EXTRACTED ENTRIES section start

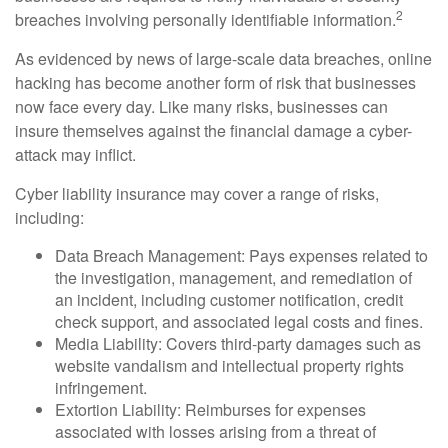
2
breaches involving personally identifiable information.
As evidenced by news of large-scale data breaches, online
hacking has become another form of risk that businesses
now face every day. Like many risks, businesses can
insure themselves against the financial damage a cyber-
attack may inflict.
Cyber liability insurance may cover a range of risks,
including:
Data Breach Management: Pays expenses related to
the investigation, management, and remediation of
an incident, including customer notification, credit
check support, and associated legal costs and fines.
Media Liability: Covers third-party damages such as
website vandalism and intellectual property rights
infringement.
Extortion Liability: Reimburses for expenses
associated with losses arising from a threat of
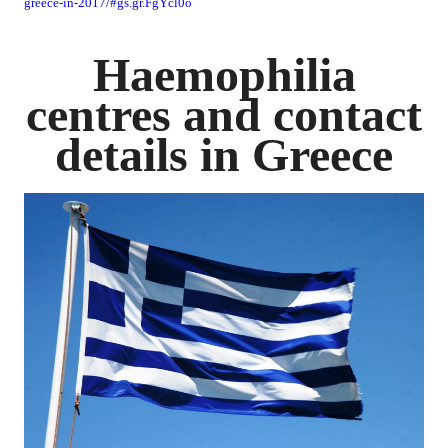
greece-in-2017/#gs.gr.FgYcl0o
Haemophilia
centres and contact
details in Greece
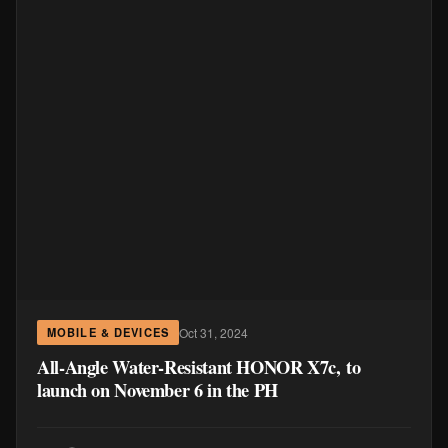
Oct 31, 2024
MOBILE & DEVICES
All-Angle Water-Resistant HONOR X7c, to
launch on November 6 in the PH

EXTRACTED ENTRIES section end

#### [ACTIVITY]
Copy out all the text in the material above word for word, dropping the bracketed picture markers.

#### [RESPONSE TO THIS EXERCISE]
2
breaches involving personally identifiable information.
As evidenced by news of large-scale data breaches, online
hacking has become another form of risk that businesses
now face every day. Like many risks, businesses can
insure themselves against the financial damage a cyber-
attack may inflict.
Cyber liability insurance may cover a range of risks,
including:
Data Breach Management: Pays expenses related to
the investigation, management, and remediation of
an incident, including customer notification, credit
check support, and associated legal costs and fines.
Media Liability: Covers third-party damages such as
website vandalism and intellectual property rights
infringement.
Extortion Liability: Reimburses for expenses
associated with losses arising from a threat of
greece-in-2017/#gs.gr.FgYcl0o
Haemophilia
centres and contact
details in Greece
Oct 31, 2024
MOBILE & DEVICES
All-Angle Water-Resistant HONOR X7c, to
launch on November 6 in the PH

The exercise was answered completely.